I have a cousin who’s just now setting off into the creative life. I get the feeling that he’s the kind of person who isn’t going to be put off by anyone or anything. He’s just got to do it, and that makes me think he’s on the right track.
I can’t really tell him about succeeding at it the way someone like Robert DeNiro has. My successes have been somewhat more limited. But if he’s looking for a Robert DeNiro type existence, then there’s something I’d really like to tell him.
If you’ve arrived, then your journey’s over.
Anne Lamott in her TedTalk discussed how horrible it can be when a writer attains huge success. It can wreck their lives. And that’s ironic, because you’d think that kind of success would solve all your problems.
She says she knows writers who have achieved massive success who lead miserable existences. She says that major publication won’t save your soul, but writing can. Surely all success isn’t bad, but let’s take a look at it.
If you’ve “arrived,” it means you’ve gotten where you wanted to go. That place may have things you want, and people you want to talk to. In that way, arriving is a great thing.
But the journey is what got you there, the hunger, the excitement, the dream, and ending the journey puts the hunger, the excitement and the dream at risk of ending too. Not to mention that the place you arrive at might not be what you thought it was. It might actually be a trap, seductive or otherwise, that keeps you from going any further.
And what if you don’t arrive? Obviously the world isn’t big enough for everyone to be Robert DeNiro, Elvis Costello, Stephen King, so, if we’re not going to arrive at those places, why are we traveling at all? Well, I’m not sure if, in their own estimation, they ever did arrive.
If they did, they went somewhere else afterwards.

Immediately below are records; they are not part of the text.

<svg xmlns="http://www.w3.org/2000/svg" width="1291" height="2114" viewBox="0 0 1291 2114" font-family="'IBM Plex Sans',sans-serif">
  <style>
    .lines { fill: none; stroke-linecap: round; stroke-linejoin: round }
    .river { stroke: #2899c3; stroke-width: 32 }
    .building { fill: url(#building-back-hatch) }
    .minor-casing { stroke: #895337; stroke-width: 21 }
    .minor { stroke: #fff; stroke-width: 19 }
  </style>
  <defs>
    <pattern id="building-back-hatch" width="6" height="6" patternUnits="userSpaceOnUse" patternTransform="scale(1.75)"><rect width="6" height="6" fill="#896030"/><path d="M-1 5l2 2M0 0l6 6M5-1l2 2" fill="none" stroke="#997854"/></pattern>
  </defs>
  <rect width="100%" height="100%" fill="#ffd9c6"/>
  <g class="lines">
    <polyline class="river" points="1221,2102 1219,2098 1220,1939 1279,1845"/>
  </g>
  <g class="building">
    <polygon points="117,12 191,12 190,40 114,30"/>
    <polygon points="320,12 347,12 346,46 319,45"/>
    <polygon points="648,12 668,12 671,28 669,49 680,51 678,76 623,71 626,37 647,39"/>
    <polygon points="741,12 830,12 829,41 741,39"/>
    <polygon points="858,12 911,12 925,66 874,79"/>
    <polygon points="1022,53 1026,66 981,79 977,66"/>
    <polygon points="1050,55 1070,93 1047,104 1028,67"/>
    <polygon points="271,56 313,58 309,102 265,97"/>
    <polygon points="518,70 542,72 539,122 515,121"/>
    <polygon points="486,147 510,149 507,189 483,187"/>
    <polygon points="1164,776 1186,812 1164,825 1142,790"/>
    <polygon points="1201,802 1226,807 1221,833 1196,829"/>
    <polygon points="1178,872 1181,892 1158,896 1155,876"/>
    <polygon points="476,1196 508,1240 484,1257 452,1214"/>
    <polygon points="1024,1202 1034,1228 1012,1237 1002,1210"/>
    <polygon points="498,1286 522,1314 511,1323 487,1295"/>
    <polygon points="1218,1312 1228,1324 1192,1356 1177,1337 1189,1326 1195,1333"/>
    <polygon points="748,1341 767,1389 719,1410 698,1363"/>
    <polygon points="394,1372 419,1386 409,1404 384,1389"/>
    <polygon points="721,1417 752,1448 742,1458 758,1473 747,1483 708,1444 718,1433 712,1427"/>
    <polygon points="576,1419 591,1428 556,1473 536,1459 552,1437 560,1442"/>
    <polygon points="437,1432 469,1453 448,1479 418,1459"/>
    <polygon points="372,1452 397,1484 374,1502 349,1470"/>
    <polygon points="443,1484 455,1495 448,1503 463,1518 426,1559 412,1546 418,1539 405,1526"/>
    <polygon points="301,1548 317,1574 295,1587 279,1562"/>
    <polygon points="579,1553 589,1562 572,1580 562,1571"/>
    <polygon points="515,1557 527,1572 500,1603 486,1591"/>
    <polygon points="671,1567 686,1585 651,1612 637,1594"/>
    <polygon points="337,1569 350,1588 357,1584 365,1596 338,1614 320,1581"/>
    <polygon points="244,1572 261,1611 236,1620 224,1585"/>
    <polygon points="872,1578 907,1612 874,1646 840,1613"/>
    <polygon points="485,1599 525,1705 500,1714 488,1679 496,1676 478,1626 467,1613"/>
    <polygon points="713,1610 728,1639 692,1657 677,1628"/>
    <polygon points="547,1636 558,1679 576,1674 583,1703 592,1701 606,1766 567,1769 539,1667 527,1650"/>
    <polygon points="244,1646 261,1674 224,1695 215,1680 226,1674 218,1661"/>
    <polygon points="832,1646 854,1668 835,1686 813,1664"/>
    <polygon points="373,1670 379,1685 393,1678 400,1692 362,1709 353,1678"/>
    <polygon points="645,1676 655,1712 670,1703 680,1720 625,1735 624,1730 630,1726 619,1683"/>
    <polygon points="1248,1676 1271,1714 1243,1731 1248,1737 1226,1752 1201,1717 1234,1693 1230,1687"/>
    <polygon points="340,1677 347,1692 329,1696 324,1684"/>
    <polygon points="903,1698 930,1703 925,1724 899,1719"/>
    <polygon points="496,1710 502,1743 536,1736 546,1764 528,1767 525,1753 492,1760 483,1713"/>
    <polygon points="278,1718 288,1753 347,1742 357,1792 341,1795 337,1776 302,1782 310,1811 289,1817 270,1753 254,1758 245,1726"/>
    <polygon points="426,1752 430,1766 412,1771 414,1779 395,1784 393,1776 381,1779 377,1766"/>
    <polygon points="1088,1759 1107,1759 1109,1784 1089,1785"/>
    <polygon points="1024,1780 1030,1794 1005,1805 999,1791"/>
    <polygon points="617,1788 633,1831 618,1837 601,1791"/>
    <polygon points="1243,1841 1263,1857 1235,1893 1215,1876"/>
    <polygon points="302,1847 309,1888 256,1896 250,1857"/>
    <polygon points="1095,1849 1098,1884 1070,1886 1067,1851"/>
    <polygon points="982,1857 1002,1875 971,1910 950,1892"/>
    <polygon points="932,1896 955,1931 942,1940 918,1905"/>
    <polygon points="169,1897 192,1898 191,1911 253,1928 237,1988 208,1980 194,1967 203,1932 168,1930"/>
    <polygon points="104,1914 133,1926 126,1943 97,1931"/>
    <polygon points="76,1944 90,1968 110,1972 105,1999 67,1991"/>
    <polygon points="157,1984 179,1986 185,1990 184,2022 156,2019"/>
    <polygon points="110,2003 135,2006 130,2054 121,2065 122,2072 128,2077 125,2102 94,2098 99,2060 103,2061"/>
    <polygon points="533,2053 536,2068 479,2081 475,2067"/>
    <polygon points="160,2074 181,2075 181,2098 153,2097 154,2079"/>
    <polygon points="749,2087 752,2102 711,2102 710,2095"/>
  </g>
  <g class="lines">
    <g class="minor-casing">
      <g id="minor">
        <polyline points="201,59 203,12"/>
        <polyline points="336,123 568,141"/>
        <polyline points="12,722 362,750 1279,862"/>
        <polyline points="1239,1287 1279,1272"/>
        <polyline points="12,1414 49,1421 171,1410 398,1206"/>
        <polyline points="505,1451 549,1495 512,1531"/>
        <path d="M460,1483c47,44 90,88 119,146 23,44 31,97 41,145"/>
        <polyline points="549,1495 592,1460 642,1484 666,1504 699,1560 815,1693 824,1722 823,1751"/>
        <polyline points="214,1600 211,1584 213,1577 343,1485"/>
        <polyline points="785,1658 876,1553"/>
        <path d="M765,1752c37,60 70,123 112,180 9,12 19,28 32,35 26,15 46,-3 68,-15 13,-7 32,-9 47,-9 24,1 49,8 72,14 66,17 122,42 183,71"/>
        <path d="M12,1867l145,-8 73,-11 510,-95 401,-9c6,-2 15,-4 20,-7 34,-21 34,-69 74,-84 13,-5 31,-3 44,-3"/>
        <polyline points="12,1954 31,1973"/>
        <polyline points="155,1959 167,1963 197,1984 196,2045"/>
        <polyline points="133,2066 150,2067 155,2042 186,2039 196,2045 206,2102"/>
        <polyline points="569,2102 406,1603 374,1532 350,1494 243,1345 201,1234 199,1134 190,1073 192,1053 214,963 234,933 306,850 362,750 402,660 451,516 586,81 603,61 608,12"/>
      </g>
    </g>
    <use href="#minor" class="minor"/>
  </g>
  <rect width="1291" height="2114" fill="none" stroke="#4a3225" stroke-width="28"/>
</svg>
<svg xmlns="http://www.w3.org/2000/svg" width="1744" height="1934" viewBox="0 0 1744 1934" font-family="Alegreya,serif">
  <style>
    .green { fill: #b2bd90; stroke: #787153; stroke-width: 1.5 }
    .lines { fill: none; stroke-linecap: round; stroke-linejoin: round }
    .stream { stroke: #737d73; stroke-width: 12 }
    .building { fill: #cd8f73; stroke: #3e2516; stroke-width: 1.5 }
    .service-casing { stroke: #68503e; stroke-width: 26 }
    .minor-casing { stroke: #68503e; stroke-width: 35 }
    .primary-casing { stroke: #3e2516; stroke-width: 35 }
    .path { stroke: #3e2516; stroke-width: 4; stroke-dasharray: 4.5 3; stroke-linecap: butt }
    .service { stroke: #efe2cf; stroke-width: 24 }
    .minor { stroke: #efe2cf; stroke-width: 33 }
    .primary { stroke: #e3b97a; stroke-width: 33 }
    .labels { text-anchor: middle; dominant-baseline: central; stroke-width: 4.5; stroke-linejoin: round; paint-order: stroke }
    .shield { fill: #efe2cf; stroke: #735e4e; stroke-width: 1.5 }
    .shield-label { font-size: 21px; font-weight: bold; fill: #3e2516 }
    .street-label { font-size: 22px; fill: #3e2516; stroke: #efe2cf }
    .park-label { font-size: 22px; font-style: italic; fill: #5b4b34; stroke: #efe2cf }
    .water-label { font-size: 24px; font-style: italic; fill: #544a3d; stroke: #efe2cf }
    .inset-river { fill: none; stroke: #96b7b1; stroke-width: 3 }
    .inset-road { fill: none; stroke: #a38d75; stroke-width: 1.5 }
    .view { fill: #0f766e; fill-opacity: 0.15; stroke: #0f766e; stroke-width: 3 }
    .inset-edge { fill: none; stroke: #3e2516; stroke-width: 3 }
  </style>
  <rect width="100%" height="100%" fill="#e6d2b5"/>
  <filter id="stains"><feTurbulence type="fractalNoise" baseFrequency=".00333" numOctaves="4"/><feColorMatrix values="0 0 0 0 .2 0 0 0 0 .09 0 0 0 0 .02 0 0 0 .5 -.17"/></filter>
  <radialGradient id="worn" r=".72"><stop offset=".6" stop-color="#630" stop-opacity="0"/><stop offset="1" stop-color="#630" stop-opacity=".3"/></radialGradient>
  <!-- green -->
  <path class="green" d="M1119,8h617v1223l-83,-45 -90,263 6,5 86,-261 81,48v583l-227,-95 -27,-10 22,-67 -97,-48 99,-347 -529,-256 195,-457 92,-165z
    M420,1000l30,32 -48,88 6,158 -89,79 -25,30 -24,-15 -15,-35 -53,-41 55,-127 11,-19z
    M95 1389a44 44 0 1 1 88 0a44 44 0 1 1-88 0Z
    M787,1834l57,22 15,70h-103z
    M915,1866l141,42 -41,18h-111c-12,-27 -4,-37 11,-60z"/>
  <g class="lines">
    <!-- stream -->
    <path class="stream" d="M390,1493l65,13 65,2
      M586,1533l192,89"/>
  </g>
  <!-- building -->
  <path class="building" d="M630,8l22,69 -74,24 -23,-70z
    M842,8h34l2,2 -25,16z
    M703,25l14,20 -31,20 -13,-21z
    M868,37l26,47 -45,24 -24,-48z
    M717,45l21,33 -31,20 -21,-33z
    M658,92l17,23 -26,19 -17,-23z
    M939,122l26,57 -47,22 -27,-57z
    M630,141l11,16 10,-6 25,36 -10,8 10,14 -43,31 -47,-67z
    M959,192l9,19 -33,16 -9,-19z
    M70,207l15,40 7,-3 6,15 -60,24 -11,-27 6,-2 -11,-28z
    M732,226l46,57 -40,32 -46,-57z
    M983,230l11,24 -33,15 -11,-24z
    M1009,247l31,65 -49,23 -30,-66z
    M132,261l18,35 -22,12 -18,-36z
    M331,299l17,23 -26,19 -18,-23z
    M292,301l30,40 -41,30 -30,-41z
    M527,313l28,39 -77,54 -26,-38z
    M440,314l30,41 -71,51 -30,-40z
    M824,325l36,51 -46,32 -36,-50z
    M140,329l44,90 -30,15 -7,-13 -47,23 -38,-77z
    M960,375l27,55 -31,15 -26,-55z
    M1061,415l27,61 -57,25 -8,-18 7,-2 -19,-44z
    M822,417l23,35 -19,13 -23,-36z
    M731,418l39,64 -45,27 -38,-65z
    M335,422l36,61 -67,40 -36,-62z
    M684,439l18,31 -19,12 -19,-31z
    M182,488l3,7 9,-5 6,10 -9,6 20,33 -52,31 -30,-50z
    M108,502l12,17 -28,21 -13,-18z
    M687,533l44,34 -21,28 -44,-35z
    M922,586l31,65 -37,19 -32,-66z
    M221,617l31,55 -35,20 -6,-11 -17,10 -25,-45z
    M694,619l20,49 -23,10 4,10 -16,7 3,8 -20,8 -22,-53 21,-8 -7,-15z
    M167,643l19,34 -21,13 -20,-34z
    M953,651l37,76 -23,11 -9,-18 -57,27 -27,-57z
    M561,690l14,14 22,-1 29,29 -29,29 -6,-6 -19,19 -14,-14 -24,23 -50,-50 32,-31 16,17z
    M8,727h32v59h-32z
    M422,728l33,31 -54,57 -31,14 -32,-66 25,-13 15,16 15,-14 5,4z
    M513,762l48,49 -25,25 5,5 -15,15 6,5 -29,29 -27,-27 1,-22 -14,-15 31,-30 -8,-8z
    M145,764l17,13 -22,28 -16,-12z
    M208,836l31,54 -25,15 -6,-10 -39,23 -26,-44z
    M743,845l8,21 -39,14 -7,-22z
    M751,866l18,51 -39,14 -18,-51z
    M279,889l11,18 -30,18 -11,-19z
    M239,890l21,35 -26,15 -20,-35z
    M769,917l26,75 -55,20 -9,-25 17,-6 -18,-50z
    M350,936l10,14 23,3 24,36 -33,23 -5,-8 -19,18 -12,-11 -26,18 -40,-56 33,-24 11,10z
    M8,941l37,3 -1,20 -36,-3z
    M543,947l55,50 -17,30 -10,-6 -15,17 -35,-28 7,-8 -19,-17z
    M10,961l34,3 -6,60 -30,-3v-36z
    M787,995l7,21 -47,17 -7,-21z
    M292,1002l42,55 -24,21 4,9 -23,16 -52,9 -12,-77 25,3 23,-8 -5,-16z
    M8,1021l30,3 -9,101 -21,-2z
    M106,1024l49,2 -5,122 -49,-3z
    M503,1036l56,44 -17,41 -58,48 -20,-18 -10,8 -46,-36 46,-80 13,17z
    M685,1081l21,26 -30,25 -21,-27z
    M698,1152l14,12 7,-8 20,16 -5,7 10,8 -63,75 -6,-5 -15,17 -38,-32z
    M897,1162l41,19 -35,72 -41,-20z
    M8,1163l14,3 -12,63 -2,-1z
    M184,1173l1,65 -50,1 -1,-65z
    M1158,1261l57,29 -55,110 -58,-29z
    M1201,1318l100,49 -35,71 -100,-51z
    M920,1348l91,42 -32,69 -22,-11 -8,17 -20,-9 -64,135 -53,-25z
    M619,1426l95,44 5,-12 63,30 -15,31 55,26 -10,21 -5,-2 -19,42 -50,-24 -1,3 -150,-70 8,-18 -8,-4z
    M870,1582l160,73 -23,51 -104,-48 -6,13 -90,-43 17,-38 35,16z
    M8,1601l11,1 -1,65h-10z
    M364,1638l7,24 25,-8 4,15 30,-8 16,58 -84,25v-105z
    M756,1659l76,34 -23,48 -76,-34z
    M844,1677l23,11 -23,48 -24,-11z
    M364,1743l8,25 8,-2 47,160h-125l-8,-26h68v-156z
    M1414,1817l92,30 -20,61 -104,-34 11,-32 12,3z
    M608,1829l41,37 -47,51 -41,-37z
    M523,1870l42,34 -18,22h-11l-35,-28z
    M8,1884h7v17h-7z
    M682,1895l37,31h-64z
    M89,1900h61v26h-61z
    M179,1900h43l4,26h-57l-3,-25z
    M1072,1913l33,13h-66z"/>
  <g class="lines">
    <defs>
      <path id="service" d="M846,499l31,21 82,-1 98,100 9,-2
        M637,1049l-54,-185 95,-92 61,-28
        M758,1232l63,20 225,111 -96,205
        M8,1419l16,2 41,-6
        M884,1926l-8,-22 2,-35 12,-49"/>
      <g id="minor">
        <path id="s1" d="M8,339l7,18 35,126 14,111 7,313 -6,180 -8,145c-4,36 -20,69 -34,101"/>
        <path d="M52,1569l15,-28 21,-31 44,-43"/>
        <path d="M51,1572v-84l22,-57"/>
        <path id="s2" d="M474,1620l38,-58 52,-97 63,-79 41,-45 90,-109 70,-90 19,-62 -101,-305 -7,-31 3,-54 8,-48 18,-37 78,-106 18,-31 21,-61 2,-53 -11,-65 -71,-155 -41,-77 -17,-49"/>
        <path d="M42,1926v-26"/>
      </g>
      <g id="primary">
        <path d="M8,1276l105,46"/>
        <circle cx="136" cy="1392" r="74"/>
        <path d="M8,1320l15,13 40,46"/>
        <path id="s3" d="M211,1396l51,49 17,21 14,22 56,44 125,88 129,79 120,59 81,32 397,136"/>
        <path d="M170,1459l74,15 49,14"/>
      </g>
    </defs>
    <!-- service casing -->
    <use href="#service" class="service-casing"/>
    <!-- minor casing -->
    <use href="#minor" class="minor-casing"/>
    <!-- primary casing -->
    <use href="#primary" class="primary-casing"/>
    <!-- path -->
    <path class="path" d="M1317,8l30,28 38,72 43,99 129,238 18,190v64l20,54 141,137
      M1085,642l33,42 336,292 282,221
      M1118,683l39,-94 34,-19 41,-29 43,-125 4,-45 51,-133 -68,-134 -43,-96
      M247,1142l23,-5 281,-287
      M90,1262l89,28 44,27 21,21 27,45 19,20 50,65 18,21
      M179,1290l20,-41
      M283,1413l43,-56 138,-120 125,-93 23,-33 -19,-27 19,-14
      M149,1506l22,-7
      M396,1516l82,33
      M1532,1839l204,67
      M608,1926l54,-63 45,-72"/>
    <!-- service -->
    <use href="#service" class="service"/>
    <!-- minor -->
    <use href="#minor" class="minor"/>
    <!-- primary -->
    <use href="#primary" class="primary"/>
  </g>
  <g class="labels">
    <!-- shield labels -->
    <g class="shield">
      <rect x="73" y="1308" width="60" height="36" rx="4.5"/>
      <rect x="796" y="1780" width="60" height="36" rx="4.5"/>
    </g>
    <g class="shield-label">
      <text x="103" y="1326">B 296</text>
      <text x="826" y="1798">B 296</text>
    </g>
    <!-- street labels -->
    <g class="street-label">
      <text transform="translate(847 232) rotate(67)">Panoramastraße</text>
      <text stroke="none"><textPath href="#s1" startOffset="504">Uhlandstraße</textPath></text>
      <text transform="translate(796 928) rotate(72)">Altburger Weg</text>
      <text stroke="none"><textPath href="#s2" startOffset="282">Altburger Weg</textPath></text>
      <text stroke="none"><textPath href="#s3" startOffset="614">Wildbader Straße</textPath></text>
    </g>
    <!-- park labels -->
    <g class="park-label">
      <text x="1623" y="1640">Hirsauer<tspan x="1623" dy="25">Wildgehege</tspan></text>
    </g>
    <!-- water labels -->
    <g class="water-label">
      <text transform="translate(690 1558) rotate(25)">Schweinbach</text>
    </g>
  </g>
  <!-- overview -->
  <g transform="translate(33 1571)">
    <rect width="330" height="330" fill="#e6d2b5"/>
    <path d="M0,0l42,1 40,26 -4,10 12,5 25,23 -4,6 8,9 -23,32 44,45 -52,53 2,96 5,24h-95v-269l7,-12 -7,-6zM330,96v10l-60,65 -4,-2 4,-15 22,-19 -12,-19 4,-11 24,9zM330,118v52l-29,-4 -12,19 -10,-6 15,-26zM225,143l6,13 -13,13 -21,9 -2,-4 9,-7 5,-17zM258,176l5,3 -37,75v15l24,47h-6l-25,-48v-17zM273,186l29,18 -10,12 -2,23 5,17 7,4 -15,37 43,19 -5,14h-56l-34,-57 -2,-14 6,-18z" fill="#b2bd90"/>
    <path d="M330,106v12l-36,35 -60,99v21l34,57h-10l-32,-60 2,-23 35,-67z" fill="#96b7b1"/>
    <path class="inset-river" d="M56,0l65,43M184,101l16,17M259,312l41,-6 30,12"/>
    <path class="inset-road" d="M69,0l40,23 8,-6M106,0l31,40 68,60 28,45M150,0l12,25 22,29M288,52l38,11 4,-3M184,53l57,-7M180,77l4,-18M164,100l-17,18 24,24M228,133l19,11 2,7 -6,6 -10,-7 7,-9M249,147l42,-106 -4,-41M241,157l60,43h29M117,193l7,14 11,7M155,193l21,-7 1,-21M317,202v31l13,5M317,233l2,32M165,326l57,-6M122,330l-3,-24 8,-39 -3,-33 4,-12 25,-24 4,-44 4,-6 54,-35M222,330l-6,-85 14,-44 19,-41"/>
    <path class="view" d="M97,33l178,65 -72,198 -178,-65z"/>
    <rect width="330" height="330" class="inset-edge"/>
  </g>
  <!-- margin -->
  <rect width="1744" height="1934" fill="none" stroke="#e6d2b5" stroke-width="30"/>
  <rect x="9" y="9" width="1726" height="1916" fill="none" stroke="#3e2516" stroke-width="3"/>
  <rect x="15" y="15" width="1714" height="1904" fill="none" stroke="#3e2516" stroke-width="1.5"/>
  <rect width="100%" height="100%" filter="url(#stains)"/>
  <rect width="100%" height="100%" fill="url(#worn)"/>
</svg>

Which means that they saw that huge success as just another stone on a road they really liked. And if that’s true, then (except for quality of craft) there’s no difference between my journey and DeNiro’s, or Costello’s, or King’s.
Whatever success I’ve achieved doesn’t really do justice to the huge amount of work I’ve had to do to achieve it. But I don’t care. I really enjoyed doing that work.
My cousin’s the kind of guy that will keep plugging away no matter how many obstacles get in the way of his success. What I want to tell him is that if he enjoys trying to succeed, then he’s already got the kind of life he wants. And no matter how seductive the awards and the accolades and the legacy must seem, all they’re good for is providing fuel for further journeys.